BYOH Prerequisites and installation

Configure BYOH datacenters to isolate workloads.

You must install DataStax Enterprise on all the nodes, nodes in the Hadoop cluster, and additional nodes outside the Hadoop cluster. Configure the additional nodes in one or more BYOH datacenters to isolate workloads. Run sequential data loads, not random OLTP loads or Solr data loads in a BYOH datacenter.

Prerequisites 

The prerequisites for installing and using the BYOH model are:
  • Installation of a functioning CDH or HDP Hadoop cluster.
  • Installation and configuration of these master services on the Hadoop cluster:
    • Job Tracker or Resource Manager (required)
    • HDFS Name Node (required)
    • Secondary Name Node or High Availability Name Nodes (required)
  • At least one set of HDFS Data Nodes (required externally)

    The BYOH nodes must to be able to communicate with the HDFS Data Node that is located outside the BYOH data center.

    During the installation procedure, you install only the required Hadoop components in the BYOH datacenter: Task Trackers/Node Managers and optional clients, MapReduce, Hive, and Pig. Install Hadoop on the same paths on all nodes. CLASSPATH variables that are used by BYOH need to work on all nodes.

Installation procedure  

To install DataStax Enterprise:

  1. Ensure that you meet the prerequisites.
  2. On each node in the BYOH and Hadoop cluster, install but do not start up DataStax Enterprise. Install DataStax Enterprise as a plain Cassandra node, not to run CFS, Solr, or integrated Hadoop. If you are using the GUI installer, on Node Setup, select Cassandra Node for Node Type.

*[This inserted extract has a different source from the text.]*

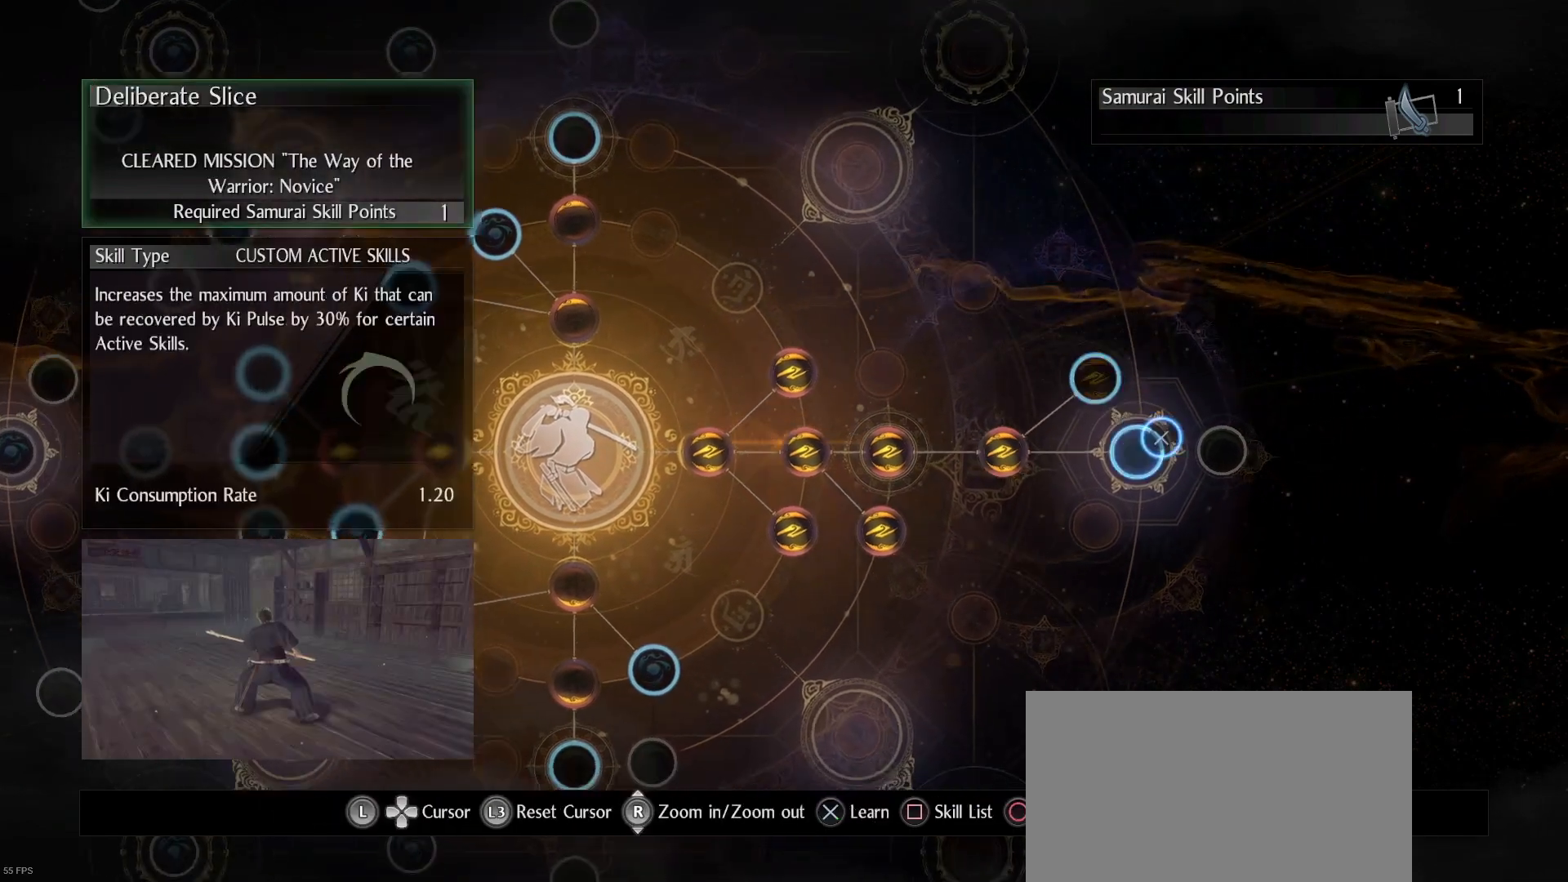
{"dt_ms": 500, "buttons": [], "left_stick": "left", "right_stick": "center", "events": [[67, "left_stick", "center"], [500, "left_stick", "left"]]}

  3. On packaged installations on the Hadoop cluster only, remove the init.d startup files for DataStax Enterprise and DataStax Enterprise Agent. For example, as root, stop DSE processes if they started up automatically, and then remove the files:
    $ sudo /etc/init.d/dse stop
    $ sudo /etc/init.d/datastax-agent stop
    $ sudo rm -rf /etc/init.dse
    $ sudo rm /etc/init.d/datastax-agent
    Removing the startup files prevents accidental start up of DataStax Enterprise on the Hadoop cluster.
  4. Deploy only the BYOH nodes in a virtual datacenter.
  5. After configuring the cassandra.yaml and dse.yaml files as described in instructions for deploying the datacenter, copy both files to the nodes in the Hadoop cluster, overwriting the original files.
  6. Observe workload isolation best practices. Do not enable vnodes.
  7. Install the following Hadoop components and services on the BYOH nodes.
    • Task Tracker or Node Manager (required)
    • MapReduce (required).
    • Clients you want to use: Hive or Pig, for example (optional)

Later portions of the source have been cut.